### TASK GOAL
Print every line below exactly as written, but leave the pictures behind.

### DATASET EXTRACT
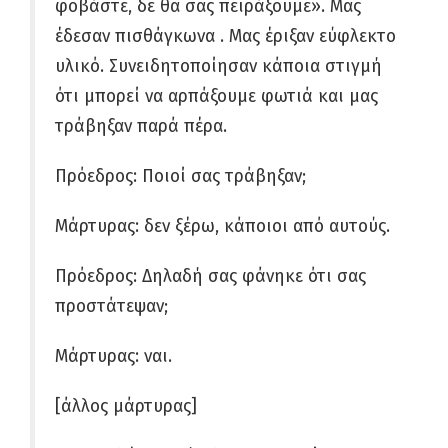
φοβάστε, δε θα σας πειράξουμε». Μας
έδεσαν πισθάγκωνα . Μας έριξαν εύφλεκτο
υλικό. Συνειδητοποίησαν κάποια στιγμή
ότι μπορεί να αρπάξουμε φωτιά και μας
τράβηξαν παρά πέρα.
Πρόεδρος: Ποιοί σας τράβηξαν;
Μάρτυρας: δεν ξέρω, κάποιοι από αυτούς.
Πρόεδρος: Δηλαδή σας φάνηκε ότι σας
προστάτεψαν;
Μάρτυρας: ναι.
[άλλος μάρτυρας]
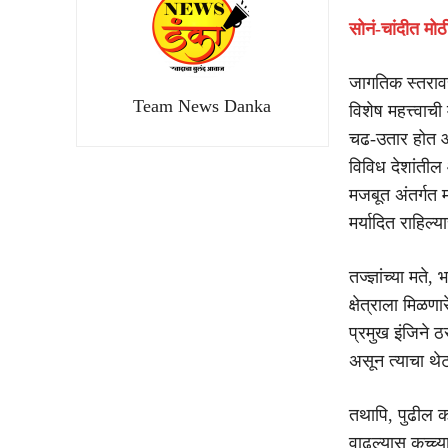
सोनं-चांदीत म
जागतिक स्तराव
Team News Danka
विशेष महत्त्वाच
चढ-उतार होत आ
विविध देशांतील
मजबूत अंतर्गत 
मर्यादित राहिल्
तज्ज्ञांच्या मत
क्षेत्राला मिळ
प्रमुख इंजिने ठ
असून त्याचा थे
तथापि, पुढील 
वाढल्यास कच्च्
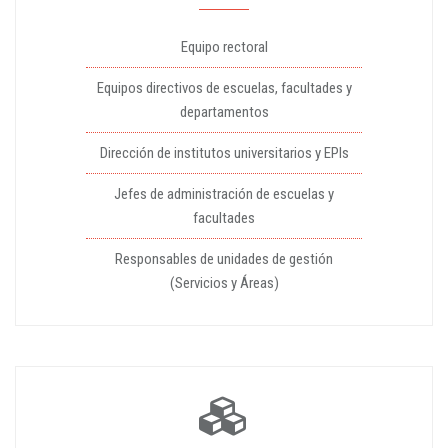
Equipo rectoral
Equipos directivos de escuelas, facultades y
departamentos
Dirección de institutos universitarios y EPIs
Jefes de administración de escuelas y
facultades
Responsables de unidades de gestión
(Servicios y Áreas)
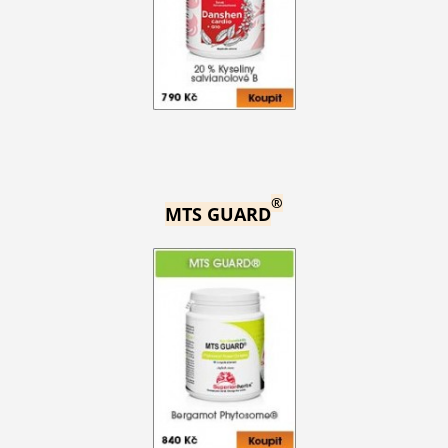
®
MTS GUARD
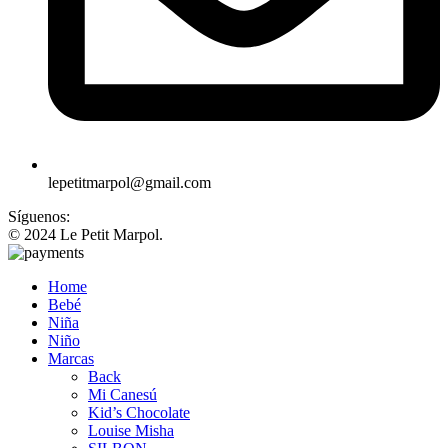
lepetitmarpol@gmail.com
Síguenos:
© 2024 Le Petit Marpol.
Home
Bebé
Niña
Niño
Marcas
Back
Mi Canesú
Kid’s Chocolate
Louise Misha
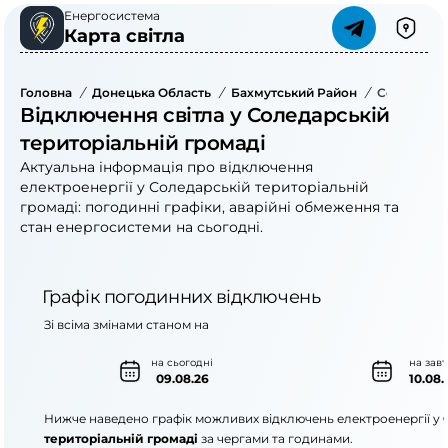
Енергосистема
Карта світла
Головна
/
Донецька Область
/
Бахмутський Район
/
Соледарсь
Відключення світла у Соледарській
територіальній громаді
Актуальна інформація про відключення
електроенергії у Соледарській територіальній
громаді: погодинні графіки, аварійні обмеження та
стан енергосистеми на сьогодні.
Графік погодинних відключень
Зі всіма змінами станом на
на сьогодні
на зав
09.08.26
10.08.
Нижче наведено графік можливих відключень електроенергії у
територіальній громаді
за чергами та годинами.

### THE ANSWER
φοβάστε, δε θα σας πειράξουμε». Μας
έδεσαν πισθάγκωνα . Μας έριξαν εύφλεκτο
υλικό. Συνειδητοποίησαν κάποια στιγμή
ότι μπορεί να αρπάξουμε φωτιά και μας
τράβηξαν παρά πέρα.
Πρόεδρος: Ποιοί σας τράβηξαν;
Μάρτυρας: δεν ξέρω, κάποιοι από αυτούς.
Πρόεδρος: Δηλαδή σας φάνηκε ότι σας
προστάτεψαν;
Μάρτυρας: ναι.
[άλλος μάρτυρας]
सोनं-चांदीत म
जागतिक स्तराव
Team News Danka
विशेष महत्त्वाच
चढ-उतार होत आ
विविध देशांतील
मजबूत अंतर्गत 
मर्यादित राहिल्
तज्ज्ञांच्या मत
क्षेत्राला मिळ
प्रमुख इंजिने ठ
असून त्याचा थे
तथापि, पुढील 
वाढल्यास कच्च्
Equipo rectoral
Equipos directivos de escuelas, facultades y
departamentos
Dirección de institutos universitarios y EPIs
Jefes de administración de escuelas y
facultades
Responsables de unidades de gestión
(Servicios y Áreas)
®
MTS GUARD
lepetitmarpol@gmail.com
Síguenos:
© 2024 Le Petit Marpol.
Home
Bebé
Niña
Niño
Marcas
Back
Mi Canesú
Kid’s Chocolate
Louise Misha
Енергосистема
Карта світла
Головна
/
Донецька Область
/
Бахмутський Район
/
Соледарсь
Відключення світла у Соледарській
територіальній громаді
Актуальна інформація про відключення
електроенергії у Соледарській територіальній
громаді: погодинні графіки, аварійні обмеження та
стан енергосистеми на сьогодні.
Графік погодинних відключень
Зі всіма змінами станом на
на сьогодні
на зав
09.08.26
10.08.
Нижче наведено графік можливих відключень електроенергії у
територіальній громаді
за чергами та годинами.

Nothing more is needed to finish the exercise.